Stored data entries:

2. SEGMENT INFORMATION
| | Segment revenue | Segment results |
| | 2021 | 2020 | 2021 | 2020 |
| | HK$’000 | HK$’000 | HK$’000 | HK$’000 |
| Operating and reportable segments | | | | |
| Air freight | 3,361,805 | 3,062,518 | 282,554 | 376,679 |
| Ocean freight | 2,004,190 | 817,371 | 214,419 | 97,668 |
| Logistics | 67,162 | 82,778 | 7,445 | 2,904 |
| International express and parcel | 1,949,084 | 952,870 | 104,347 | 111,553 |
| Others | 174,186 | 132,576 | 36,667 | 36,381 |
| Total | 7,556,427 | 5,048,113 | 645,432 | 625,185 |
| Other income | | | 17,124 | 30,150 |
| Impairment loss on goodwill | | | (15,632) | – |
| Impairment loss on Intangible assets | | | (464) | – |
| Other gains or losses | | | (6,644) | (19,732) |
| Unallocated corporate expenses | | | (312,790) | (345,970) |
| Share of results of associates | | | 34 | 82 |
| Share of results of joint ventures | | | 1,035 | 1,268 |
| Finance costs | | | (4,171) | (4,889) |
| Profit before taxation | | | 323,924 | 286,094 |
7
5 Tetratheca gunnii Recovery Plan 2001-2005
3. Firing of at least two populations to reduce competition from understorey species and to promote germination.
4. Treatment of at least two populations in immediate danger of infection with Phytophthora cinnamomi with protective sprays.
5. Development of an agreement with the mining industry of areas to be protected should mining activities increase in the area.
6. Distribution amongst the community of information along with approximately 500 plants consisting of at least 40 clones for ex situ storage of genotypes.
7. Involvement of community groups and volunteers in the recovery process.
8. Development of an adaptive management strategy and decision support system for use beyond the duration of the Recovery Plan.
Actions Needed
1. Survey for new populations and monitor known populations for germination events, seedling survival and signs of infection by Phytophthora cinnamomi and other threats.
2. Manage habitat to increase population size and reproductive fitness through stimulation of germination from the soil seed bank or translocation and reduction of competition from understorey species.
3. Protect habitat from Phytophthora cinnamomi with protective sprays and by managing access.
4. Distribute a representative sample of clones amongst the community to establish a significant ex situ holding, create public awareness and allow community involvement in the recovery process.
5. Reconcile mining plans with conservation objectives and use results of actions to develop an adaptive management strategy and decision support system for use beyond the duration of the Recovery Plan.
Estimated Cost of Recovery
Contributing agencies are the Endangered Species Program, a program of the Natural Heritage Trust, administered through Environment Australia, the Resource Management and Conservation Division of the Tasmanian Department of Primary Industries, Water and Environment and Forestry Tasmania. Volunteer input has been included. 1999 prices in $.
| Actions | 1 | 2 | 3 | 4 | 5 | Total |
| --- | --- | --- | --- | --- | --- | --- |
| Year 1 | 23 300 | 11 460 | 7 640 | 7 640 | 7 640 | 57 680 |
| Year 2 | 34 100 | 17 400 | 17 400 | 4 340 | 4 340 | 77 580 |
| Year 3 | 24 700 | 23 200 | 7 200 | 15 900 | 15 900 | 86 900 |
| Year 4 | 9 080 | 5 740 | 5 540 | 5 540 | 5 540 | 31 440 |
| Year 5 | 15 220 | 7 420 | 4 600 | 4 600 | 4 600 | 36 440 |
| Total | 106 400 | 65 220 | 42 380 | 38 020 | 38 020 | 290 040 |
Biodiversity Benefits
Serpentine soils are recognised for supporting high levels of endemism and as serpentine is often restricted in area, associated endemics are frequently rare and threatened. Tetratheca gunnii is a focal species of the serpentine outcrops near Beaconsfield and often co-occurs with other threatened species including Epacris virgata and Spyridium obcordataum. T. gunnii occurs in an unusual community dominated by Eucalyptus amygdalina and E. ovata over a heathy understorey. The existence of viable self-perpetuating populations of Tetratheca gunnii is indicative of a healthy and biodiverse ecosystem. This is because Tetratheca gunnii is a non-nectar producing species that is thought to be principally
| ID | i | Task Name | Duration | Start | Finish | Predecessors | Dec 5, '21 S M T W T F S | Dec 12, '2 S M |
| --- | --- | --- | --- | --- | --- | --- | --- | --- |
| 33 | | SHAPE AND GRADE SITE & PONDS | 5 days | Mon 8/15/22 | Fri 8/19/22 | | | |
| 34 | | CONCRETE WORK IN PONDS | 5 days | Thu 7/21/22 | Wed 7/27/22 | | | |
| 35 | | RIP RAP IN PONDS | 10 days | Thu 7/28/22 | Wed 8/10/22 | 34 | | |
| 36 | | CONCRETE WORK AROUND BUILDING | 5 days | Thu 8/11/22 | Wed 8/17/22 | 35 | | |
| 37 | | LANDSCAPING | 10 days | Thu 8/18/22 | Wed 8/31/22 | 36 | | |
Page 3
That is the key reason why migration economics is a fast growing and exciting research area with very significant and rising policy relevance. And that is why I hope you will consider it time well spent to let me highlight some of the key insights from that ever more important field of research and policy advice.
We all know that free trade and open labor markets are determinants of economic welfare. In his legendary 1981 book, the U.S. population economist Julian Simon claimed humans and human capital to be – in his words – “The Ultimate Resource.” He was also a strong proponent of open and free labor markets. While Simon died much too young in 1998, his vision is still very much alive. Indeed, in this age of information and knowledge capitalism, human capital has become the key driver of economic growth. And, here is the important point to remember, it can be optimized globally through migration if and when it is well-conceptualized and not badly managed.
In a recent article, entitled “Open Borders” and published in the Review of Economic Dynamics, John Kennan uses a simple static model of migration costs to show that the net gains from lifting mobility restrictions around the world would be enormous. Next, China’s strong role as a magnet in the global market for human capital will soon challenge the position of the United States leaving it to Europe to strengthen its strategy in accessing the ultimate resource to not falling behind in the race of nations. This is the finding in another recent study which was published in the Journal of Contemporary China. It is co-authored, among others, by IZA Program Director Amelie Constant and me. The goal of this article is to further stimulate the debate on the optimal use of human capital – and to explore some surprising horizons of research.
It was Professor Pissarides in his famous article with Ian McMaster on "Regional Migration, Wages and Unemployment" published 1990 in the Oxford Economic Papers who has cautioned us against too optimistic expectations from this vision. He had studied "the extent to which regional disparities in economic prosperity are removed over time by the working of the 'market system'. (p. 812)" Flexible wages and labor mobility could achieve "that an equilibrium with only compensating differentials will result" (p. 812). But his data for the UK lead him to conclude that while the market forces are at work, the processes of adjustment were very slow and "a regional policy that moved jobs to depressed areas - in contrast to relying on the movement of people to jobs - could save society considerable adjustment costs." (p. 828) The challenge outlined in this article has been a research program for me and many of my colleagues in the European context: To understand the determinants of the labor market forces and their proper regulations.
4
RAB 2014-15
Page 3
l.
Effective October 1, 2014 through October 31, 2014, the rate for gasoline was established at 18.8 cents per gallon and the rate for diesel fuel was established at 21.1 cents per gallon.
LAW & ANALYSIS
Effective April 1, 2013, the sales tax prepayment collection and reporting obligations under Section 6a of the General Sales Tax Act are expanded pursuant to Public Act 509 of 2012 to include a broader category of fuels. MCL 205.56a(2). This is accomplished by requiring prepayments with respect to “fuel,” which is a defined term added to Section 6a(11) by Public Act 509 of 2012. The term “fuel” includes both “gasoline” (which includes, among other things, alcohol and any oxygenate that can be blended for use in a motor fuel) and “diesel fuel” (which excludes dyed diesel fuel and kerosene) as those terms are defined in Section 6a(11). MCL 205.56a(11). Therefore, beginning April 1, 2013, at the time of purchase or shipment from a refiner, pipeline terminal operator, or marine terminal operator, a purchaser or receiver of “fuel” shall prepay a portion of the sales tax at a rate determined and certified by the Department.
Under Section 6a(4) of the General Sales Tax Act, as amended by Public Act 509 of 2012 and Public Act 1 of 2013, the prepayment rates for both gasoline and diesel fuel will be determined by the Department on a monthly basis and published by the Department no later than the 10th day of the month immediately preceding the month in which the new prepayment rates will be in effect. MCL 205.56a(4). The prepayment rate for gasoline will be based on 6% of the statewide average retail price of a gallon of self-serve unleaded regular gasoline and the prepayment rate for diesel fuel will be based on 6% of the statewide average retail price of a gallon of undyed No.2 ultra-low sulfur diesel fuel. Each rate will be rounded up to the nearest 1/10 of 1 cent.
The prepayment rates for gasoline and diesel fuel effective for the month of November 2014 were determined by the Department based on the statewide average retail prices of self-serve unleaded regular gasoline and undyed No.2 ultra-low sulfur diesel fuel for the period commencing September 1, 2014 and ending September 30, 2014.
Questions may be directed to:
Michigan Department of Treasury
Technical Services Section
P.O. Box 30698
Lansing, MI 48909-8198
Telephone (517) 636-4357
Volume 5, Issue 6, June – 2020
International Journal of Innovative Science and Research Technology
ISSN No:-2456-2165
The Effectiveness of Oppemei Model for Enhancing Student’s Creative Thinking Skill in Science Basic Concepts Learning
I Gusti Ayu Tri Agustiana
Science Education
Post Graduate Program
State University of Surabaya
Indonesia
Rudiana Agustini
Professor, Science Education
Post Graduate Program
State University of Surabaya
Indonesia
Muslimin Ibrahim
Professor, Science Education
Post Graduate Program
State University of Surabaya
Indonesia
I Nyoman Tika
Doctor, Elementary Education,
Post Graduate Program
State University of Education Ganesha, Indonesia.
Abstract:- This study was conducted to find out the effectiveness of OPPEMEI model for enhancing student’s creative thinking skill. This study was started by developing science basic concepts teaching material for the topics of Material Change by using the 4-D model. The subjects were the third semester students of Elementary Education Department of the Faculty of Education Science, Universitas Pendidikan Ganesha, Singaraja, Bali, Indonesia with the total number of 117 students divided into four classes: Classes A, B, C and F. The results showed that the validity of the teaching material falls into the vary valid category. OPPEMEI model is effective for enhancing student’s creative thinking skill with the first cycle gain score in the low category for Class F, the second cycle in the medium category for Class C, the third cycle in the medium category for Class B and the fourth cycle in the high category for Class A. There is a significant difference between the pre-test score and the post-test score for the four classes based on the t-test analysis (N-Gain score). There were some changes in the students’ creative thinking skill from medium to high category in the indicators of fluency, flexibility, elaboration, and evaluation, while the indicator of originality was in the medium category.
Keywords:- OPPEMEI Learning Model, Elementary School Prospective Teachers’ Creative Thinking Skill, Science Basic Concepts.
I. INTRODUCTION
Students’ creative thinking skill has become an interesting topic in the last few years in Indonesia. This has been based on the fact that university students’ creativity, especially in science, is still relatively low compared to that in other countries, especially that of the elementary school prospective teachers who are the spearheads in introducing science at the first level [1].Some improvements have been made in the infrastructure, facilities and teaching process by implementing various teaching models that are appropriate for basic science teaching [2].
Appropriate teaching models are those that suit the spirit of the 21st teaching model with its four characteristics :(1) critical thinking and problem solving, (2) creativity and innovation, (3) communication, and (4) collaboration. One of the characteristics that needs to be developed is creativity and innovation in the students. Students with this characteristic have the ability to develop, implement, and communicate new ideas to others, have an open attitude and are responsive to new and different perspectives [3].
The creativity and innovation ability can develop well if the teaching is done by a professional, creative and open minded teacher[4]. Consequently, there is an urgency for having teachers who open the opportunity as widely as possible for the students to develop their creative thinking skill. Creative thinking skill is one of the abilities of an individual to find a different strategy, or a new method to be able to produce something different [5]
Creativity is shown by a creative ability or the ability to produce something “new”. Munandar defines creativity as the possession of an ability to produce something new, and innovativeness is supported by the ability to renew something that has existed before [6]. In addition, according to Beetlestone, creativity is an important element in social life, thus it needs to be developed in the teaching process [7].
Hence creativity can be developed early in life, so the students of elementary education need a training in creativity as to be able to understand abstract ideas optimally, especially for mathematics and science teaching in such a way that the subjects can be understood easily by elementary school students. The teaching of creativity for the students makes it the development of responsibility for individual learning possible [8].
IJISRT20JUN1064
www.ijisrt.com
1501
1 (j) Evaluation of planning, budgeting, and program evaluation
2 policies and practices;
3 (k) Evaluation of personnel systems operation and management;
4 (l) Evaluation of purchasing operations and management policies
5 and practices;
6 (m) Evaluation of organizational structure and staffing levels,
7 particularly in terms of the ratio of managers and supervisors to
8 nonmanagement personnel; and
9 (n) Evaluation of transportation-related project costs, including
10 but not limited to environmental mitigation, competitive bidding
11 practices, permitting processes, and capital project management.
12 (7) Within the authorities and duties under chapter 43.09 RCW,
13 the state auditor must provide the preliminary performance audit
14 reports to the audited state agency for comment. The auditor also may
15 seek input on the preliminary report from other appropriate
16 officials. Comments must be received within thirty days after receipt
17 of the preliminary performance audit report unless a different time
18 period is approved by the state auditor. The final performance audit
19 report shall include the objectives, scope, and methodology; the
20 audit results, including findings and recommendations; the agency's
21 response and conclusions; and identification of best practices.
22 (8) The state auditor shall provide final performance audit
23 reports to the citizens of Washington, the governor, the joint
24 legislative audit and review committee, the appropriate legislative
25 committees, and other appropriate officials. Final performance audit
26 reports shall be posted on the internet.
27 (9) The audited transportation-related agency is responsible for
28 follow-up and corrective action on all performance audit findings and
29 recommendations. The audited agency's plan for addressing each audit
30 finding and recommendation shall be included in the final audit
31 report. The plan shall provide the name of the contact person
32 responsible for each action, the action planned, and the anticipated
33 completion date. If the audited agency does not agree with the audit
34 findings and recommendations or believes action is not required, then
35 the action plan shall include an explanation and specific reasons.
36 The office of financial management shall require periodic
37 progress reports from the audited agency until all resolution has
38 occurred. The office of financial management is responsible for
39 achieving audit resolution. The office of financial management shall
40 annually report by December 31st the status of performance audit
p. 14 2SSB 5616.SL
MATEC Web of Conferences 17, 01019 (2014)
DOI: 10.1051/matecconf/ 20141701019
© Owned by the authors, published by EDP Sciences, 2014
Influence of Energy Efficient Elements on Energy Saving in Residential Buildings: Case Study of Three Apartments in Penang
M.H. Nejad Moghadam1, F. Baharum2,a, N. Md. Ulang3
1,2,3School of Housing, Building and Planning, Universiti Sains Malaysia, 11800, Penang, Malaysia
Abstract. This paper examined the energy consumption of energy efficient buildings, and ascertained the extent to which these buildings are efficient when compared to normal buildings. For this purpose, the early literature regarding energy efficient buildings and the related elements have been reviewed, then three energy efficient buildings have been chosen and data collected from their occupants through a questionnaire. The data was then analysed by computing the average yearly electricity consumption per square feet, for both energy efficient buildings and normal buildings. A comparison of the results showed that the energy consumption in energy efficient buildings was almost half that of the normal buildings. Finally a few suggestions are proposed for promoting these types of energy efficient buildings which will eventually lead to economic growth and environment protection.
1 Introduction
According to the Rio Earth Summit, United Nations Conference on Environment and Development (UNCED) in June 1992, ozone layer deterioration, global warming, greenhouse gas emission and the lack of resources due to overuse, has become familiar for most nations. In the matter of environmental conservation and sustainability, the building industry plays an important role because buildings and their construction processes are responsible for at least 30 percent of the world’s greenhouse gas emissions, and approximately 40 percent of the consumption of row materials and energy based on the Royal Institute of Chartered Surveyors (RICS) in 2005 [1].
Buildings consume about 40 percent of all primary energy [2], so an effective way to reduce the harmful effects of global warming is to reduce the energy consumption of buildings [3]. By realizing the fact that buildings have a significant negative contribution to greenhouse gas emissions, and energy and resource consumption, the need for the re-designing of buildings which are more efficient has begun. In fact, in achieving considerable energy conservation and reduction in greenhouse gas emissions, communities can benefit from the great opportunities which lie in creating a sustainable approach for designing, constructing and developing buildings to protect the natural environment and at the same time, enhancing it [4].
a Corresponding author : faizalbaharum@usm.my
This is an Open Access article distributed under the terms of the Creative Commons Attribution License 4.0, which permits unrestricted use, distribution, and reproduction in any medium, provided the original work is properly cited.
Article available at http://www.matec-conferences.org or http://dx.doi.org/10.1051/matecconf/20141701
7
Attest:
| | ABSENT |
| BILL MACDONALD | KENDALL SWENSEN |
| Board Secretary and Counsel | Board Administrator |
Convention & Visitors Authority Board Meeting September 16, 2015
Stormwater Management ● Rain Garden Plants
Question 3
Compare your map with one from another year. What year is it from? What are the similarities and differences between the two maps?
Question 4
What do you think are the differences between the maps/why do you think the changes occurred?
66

* [Exercise]
Each line above that contains the word "sprays" should be copied.

* [Output]
4. Treatment of at least two populations in immediate danger of infection with Phytophthora cinnamomi with protective sprays.
3. Protect habitat from Phytophthora cinnamomi with protective sprays and by managing access.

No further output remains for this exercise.